The panel was chaired by Donald Rumsfeld, who would become defense
secretary months later and spearhead changes to the military space
organization, including subsuming the U.S. Space Command into the
U.S. Strategic Command to ensure a single management point for
strategic space.

Operationally Responsive Space

To focus attention on the issue, however, Rumsfeld asked Art
Cebrowski to head the Pentagon's new Office of Force Transformation,
which made operationally responsive space a priority. Cebrowski
tirelessly argued that the current space infrastructure needed to be
re-engineered.

First, he argued, it takes too long to build military satellites and
the rockets needed to place them into orbit. To ensure a failsafe
space network critical to a new brand of networked warfare, he said,
the United States must be able to loft satellites quickly into orbit
to replace those that could be destroyed by an enemy.

Publicly, Cebrowski never named China as a potential foe, but
Beijing's interest in anti-satellite systems was a key factor in his
strategic thinking. To that end, Cebrowski's office launched a series
of programs, chief among them the development of small "tactical
satellites" or Tac-Sats.

The first of a series of such small, innovative and relatively
inexpensive spacecraft by the Naval Research Laboratory, TACSAT-1 was
to have been launched last year, but has been delayed because
teething problems with the all-new, low-cost booster by SpaceX. The
satellite and rocket together were planned to cost about $15 million.

The Air Force plans to spend about $300 million over the coming five
years on a host of programs to face space threats, most of which
would be directed to stockpiling launchers like the Minotaur rocket
by Orbital Sciences which launched TACSAT-2 in December from Wallops
Island, Va.

"Pearl Harbor was said for effect and may have been overstated, but
we need to get serious about protecting the assets in space, not just
the spacecraft, but the nodes and ground stations that contribute to
that," said Lance Lord, a retired Air Force general who until 2006
headed the service's space command. "To underscore the importance of
space situational awareness we reordered our priorities to space
surveillance, defensive counter space and last, offensive counter
space."

Defense in Depth

"Defensive counterspace is key. You have to have defense in depth so
that if you lose one spacecraft or a space-borne capability, you can
reroute in a self-healing system to avoid single-point
vulnerabilities. In terms of the overall system, it's relatively
robust, but not as good as it needs to be."

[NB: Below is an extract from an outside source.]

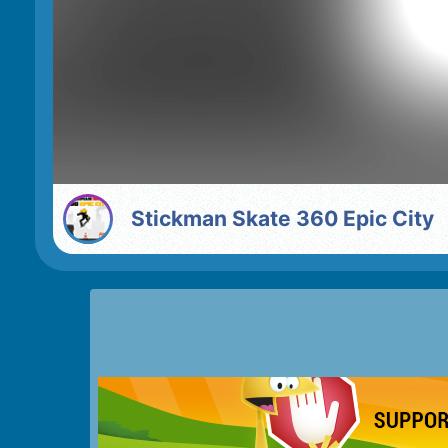
Stickman Skate 360 Epic City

Space, like the sea, is open to all nations for peaceful and select
military applications like reconnaissance, surveillance,
communications and weather forecasting, and with that openness comes
challenges, Lord said.

"You have an inherent right of self defense in the commons of space
and if someone is using space against you, you can take a variety of
actions to defend yourself," he said. "That is even more important
now that the Chinese have proven that they are technically capable of
large projects and want to be a full player in the environment and we
have to appreciate how that plays into their doctrine."

Knocking out the U.S. space network, or even big pieces of it,
however, would be difficult. For example, the U.S. satellites that
monitor the globe for missile launches -- the Defense Support Program
spacecraft -- are in geosynchronous orbit some 24,000 miles high,
while the GPS constellation orbits the Earth at a medium altitude of
some 12,000 miles. Both are too high and redundant to easily
incapacitate, analysts said.

More vulnerable are the series of giant Keyhole optical and Lacrosse
radar reconnaissance satellites that are in low earth orbit several
hundred miles high.

"These are big satellites and there aren't many of them up there are
and they aren't immediately replaceable if lost," said Barry Watts,
the former head of the Pentagon's Program Analysis & Evaluation
office who is now with the Center for Strategic and Budgetary
Assessments in Washington. "We're very focused on Iraq and things
like armored Humvees, and they're important, but you have to keep you
eye on the space ball because almost everything we do depends on it."